Celui-ci n’accepta que pour apporter son butin aux deux passagères américaines, qui lui firent largement honneur, sur l’assurance que leur providentiel pourvoyeur en avait pris sa part.

Les autres passagers, privés d’un tel secours, trouvaient le temps étrangement long. Aussi, quel cri de soulagement, quand, vers une heure de l’après-midi, le cri de « Terre ! » tomba enfin des barres de misaine.

On se crut sauvé, et tous les regards se tournèrent vers la passerelle. Le capitaine n’était pas à son poste.

Il était urgent cependant qu’il fût mis au courant. Un passager alla frapper à la porte de la cabine du commandant. Mais le commandant n’était pas dans sa cabine, non plus que dans aucune partie de l’arrière.

Ceci commençait à devenir inquiétant.
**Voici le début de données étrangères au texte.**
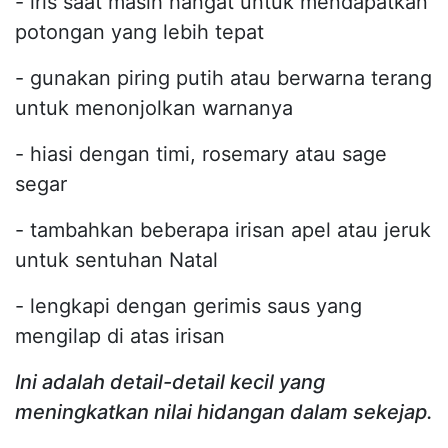
- iris saat masih hangat untuk mendapatkan
potongan yang lebih tepat
- gunakan piring putih atau berwarna terang
untuk menonjolkan warnanya
- hiasi dengan timi, rosemary atau sage
segar
- tambahkan beberapa irisan apel atau jeruk
untuk sentuhan Natal
- lengkapi dengan gerimis saus yang
mengilap di atas irisan
Ini adalah detail-detail kecil yang
meningkatkan nilai hidangan dalam sekejap.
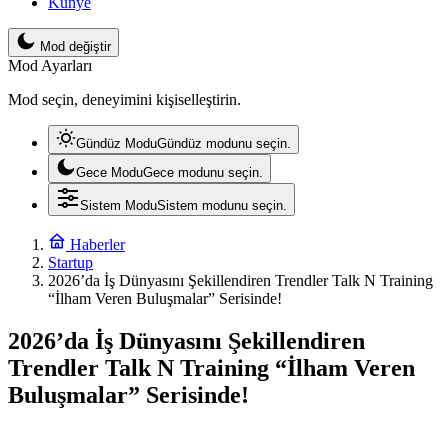
Künye
Mod değiştir
Mod Ayarları
Mod seçin, deneyimini kişiselleştirin.
Gündüz Modu
Gündüz modunu seçin.
Gece Modu
Gece modunu seçin.
Sistem Modu
Sistem modunu seçin.
Haberler
Startup
2026’da İş Dünyasını Şekillendiren Trendler Talk N Training
“İlham Veren Buluşmalar” Serisinde!
2026’da İş Dünyasını Şekillendiren
Trendler Talk N Training “İlham Veren
Buluşmalar” Serisinde!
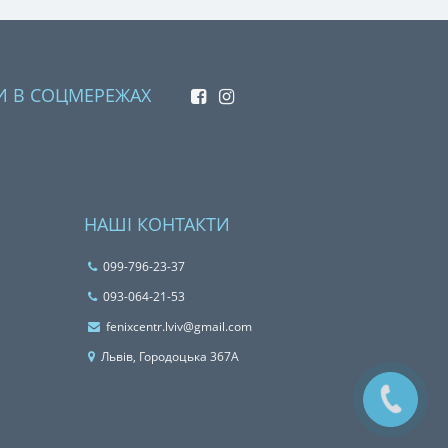
И В СОЦМЕРЕЖАХ
НАШІ КОНТАКТИ
099-796-23-37
093-064-21-53
fenixcentr.lviv@gmail.com
Львiв, Городоцька 367А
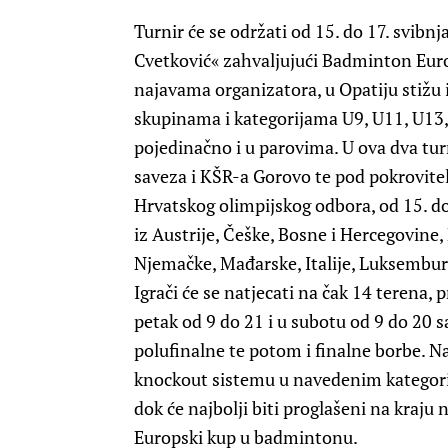
Turnir će se održati od 15. do 17. svibn
Cvetković« zahvaljujući Badminton Eu
najavama organizatora, u Opatiju stižu ig
skupinama i kategorijama U9, U11, U13, 
pojedinačno i u parovima. U ova dva tur
saveza i KŠR-a Gorovo te pod pokrovite
Hrvatskog olimpijskog odbora, od 15. do 
iz Austrije, Češke, Bosne i Hercegovine,
Njemačke, Mađarske, Italije, Luksemburg
Igrači će se natjecati na čak 14 terena, 
petak od 9 do 21 i u subotu od 9 do 20 sa
polufinalne te potom i finalne borbe. Na
knockout sistemu u navedenim kategorijam
dok će najbolji biti proglašeni na kraju 
Europski kup u badmintonu.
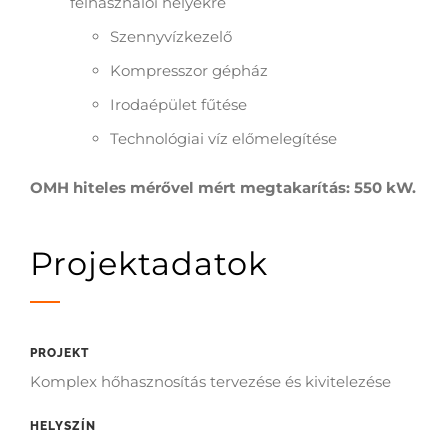
felhasználói helyekre
Szennyvízkezelő
Kompresszor gépház
Irodaépület fűtése
Technológiai víz előmelegítése
OMH hiteles mérővel mért megtakarítás: 550 kW.
Projektadatok
PROJEKT
Komplex hőhasznosítás tervezése és kivitelezése
HELYSZÍN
Plusieurs touristes se répandirent dans les diverses parties du bâtiment, réclamant le capitaine à tous les échos. Ils ne le trouvèrent pas. Pendant ce temps, sans que l’on sût comment, la nouvelle se répandait à bord qu’un marin, envoyé dans la cale, y avait constaté trois pieds d’eau.

Alors, ce fut de l’affolement. On se précipita vers les embarcations d’ailleurs insuffisantes pour tant de monde. Mais le capitaine avait laissé des ordres en s’éloignant. On se heurta à des marins qui montaient la garde autour des canots, et le flot humain lut invinciblement refoulé sur le spardeck, où l’on eut tout le loisir de maudire, et Thompson, et le capitaine Pip, dont l’entêtement annihilait les derniers moyens de salut.

Thompson, lui non plus, n’était pas là. En voyant comment les choses tournaient, il s’était prudemment terré en quelque coin, et il y attendait en sûreté la fin de l’orage.